On Sep 14, 2014, at 9:01 PM, Eubulides <[email protected]> wrote:

> [And this from a man who has railed against the notion of “economic policy” 
> as a morality play. Sin and epistemology, indeed. Well before I was born, 
> ‘the positivists’ had massive arguments over the so-called boundary between 
> metaphysics and science; the legal profession, between the public and the 
> private. And yet, today, we get the same old tired partitioning in order to 
> sustain a pantina of disciplinary expertise under the guise of a confession. 
> Foucault is howling…]
> 
> http://www.nytimes.com/2014/09/15/opinion/paul-krugman-how-to-get-economic-policy-wrong.html
> 
> How to Get It Wrong
> SEPT. 14, 2014
> Paul Krugman
> 
> Last week I participated in a conference organized by Rethinking Economics, a 
> student-run group hoping to promote, you guessed it, a rethinking of 
> economics.
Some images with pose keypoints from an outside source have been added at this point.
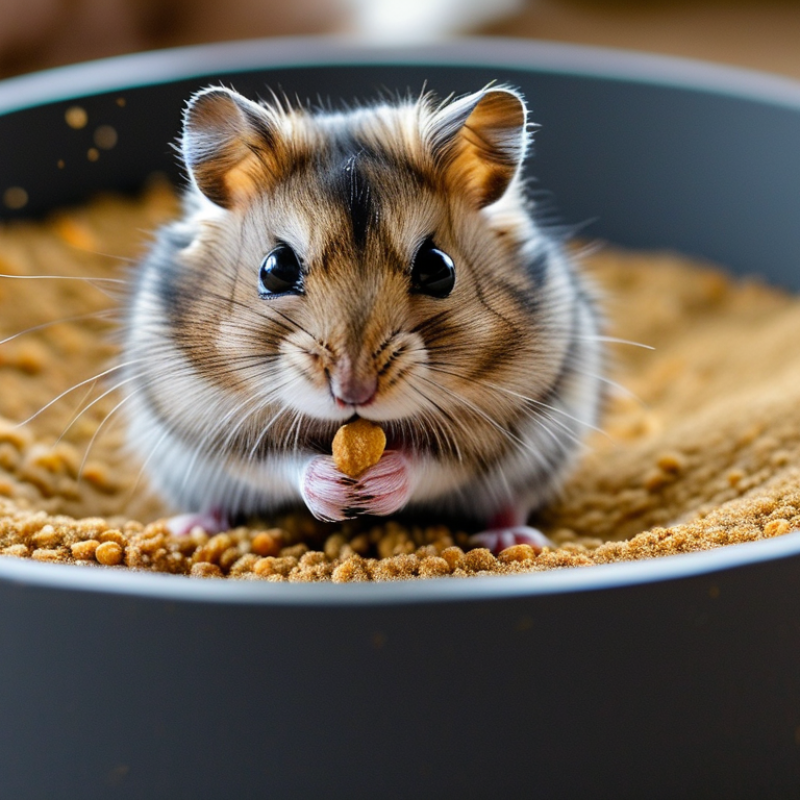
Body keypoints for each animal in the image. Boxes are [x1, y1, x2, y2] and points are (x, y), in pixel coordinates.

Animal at [122, 84, 604, 551]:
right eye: (276, 269)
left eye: (439, 268)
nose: (353, 393)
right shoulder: (225, 431)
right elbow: (282, 463)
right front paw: (335, 488)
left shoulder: (487, 431)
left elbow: (433, 463)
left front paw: (378, 484)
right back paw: (190, 528)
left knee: (509, 503)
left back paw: (511, 538)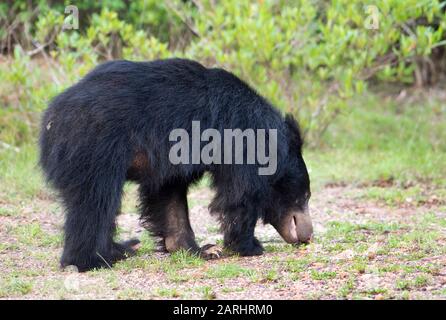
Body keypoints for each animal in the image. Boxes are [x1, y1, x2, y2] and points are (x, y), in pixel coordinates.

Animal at [39, 58, 314, 272]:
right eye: (304, 196)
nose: (308, 235)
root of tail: (51, 118)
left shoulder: (171, 162)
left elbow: (168, 197)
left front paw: (199, 250)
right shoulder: (240, 140)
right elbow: (241, 194)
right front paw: (250, 246)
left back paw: (123, 248)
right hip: (95, 148)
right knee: (95, 201)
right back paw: (99, 258)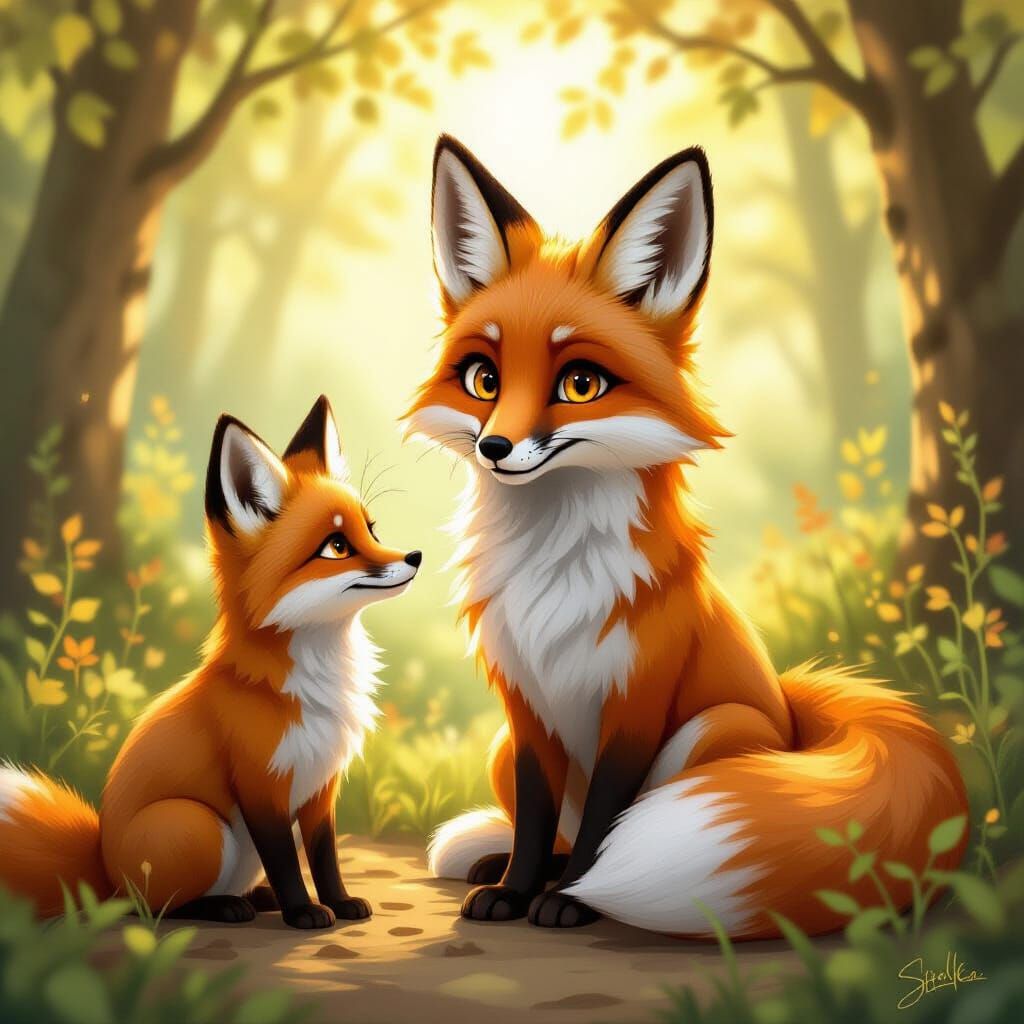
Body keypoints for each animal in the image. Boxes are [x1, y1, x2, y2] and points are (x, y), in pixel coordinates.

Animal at [0, 396, 421, 928]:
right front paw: (303, 911)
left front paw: (340, 902)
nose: (415, 556)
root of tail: (104, 873)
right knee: (157, 908)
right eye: (337, 546)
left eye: (371, 528)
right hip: (197, 825)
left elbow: (324, 856)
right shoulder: (262, 786)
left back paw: (257, 898)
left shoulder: (320, 788)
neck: (312, 684)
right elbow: (286, 860)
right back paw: (225, 906)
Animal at [405, 135, 968, 937]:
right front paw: (514, 889)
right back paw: (501, 865)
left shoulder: (637, 703)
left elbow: (607, 819)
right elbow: (539, 819)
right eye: (484, 379)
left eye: (580, 384)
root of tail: (790, 707)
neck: (553, 570)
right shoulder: (527, 710)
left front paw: (572, 901)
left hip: (710, 731)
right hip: (499, 746)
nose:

And Mammon knows that economics needs rethinking in the wake of a 
> disastrous crisis, a crisis that was neither predicted nor prevented.
> 
> It seems to me, however, that it’s important to realize that the enormous 
> intellectual failure of recent years took place at several levels. Clearly, 
> economics as a discipline went badly astray in the years — actually decades — 
> leading up to the crisis. But the failings of economics were greatly 
> aggravated by the sins of economists, who far too often let partisanship or 
> personal self-aggrandizement trump their professionalism. Last but not least, 
> economic policy makers systematically chose to hear only what they wanted to 
> hear. And it is this multilevel failure — not the inadequacy of economics 
> alone — that accounts for the terrible performance of Western economies since 
> 2008.
> 
> In what sense did economics go astray? Hardly anyone predicted the 2008 
> crisis, but that in itself is arguably excusable in a complicated world. More 
> damning was the widespread conviction among economists that such a crisis 
> couldn’t happen. Underlying this complacency was the dominance of an 
> idealized vision of capitalism, in which individuals are always rational and 
> markets always function perfectly.